Legumes Beans, peas and lentils are high fiber protein sources, which are cholesterol and fat free, and filling. Varieties provide iron, magnesium, potassium and manganese. Dried beans are cheapest. If canned are used, rinse to decrease the sodium content. Beans and rice, or lentil soup are inexpensive, delicious meals.

Fruits and Vegetables in season are less expensive and taste better. Check out frozen and canned versions of your favorite fruits and vegetables; they will have a longer shelf life. Many frozen fruits and vegetables are processed at their peak and contain as many or more vitamins and minerals as fresh. For optimum nutrition, look for "no sugar added" and "reduced sodium" on labels. Buy whole versus pre-cut produce and do your own prepping.

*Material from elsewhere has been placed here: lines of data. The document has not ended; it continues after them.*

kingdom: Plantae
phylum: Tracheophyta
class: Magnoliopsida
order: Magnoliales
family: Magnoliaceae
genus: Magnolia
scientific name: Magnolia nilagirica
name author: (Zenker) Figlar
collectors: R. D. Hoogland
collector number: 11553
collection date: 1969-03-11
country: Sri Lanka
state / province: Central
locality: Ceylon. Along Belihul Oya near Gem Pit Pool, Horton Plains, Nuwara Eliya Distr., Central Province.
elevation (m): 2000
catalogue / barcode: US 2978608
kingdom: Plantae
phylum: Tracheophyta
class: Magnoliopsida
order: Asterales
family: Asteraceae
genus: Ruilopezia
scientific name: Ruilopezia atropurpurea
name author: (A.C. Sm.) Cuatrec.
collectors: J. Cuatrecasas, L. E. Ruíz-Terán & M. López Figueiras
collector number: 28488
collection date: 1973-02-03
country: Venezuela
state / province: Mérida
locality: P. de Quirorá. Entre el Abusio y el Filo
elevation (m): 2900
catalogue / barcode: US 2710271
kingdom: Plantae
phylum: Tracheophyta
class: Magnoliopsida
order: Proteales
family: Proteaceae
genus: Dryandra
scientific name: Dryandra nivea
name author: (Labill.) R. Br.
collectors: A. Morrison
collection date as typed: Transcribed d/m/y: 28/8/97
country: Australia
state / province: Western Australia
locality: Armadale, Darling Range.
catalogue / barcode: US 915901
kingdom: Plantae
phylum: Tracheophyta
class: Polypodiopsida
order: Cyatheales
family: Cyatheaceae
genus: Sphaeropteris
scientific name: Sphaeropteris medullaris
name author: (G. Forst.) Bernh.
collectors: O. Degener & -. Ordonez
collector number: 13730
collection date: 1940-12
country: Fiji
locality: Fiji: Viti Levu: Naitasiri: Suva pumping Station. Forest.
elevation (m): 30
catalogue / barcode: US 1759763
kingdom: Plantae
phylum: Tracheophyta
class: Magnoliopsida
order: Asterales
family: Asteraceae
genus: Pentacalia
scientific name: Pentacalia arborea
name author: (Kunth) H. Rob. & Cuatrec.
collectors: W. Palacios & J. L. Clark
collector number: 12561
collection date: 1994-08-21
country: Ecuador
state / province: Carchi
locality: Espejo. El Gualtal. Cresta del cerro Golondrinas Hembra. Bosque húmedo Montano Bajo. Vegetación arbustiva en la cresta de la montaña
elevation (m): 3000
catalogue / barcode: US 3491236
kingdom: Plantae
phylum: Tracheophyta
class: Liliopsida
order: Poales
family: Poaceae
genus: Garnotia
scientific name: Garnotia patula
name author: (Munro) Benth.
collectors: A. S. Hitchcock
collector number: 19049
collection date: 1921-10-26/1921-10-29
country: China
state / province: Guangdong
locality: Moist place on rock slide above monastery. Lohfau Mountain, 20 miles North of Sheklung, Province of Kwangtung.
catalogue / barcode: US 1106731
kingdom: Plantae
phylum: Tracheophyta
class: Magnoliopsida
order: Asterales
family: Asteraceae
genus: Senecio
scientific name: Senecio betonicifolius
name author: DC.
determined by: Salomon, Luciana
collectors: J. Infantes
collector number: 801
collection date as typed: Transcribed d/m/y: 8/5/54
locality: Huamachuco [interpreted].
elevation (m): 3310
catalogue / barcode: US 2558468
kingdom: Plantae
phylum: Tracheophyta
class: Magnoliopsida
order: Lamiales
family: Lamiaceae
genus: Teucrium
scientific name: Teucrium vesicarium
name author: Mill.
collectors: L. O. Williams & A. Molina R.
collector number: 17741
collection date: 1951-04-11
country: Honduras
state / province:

Oatmeal in bulk does not contain the added sugar or salt found in single-serve varieties. The soluble fiber in oats may lower cholesterol and stabilize blood sugars.

Canned Tomatoes contain lycopene that help decrease heart disease and cancer. Low sodium tomatoes can be added to pasta, casseroles and soup.

Nonfat or Low-fat Yogurt in bulk-size containers costs less per ounce than individual serving sizes. Yogurt contains protein and calcium and can be used alone, in smoothies, fruit parfaits or as a substitute for sour cream.

Eggs are a quality protein source with iron and choline at less than 20 cents per serving. Consider a vegetable quiche or frittata as an entrée.

Meat is the most expensive part of the meal, but cut costs by thinking portion control. Three ounces (the size of a deck of cards) per person is recommended. Bone-in chicken parts are cheaper than boneless.

Planning ahead can help stretch your food budget while still providing healthy meals.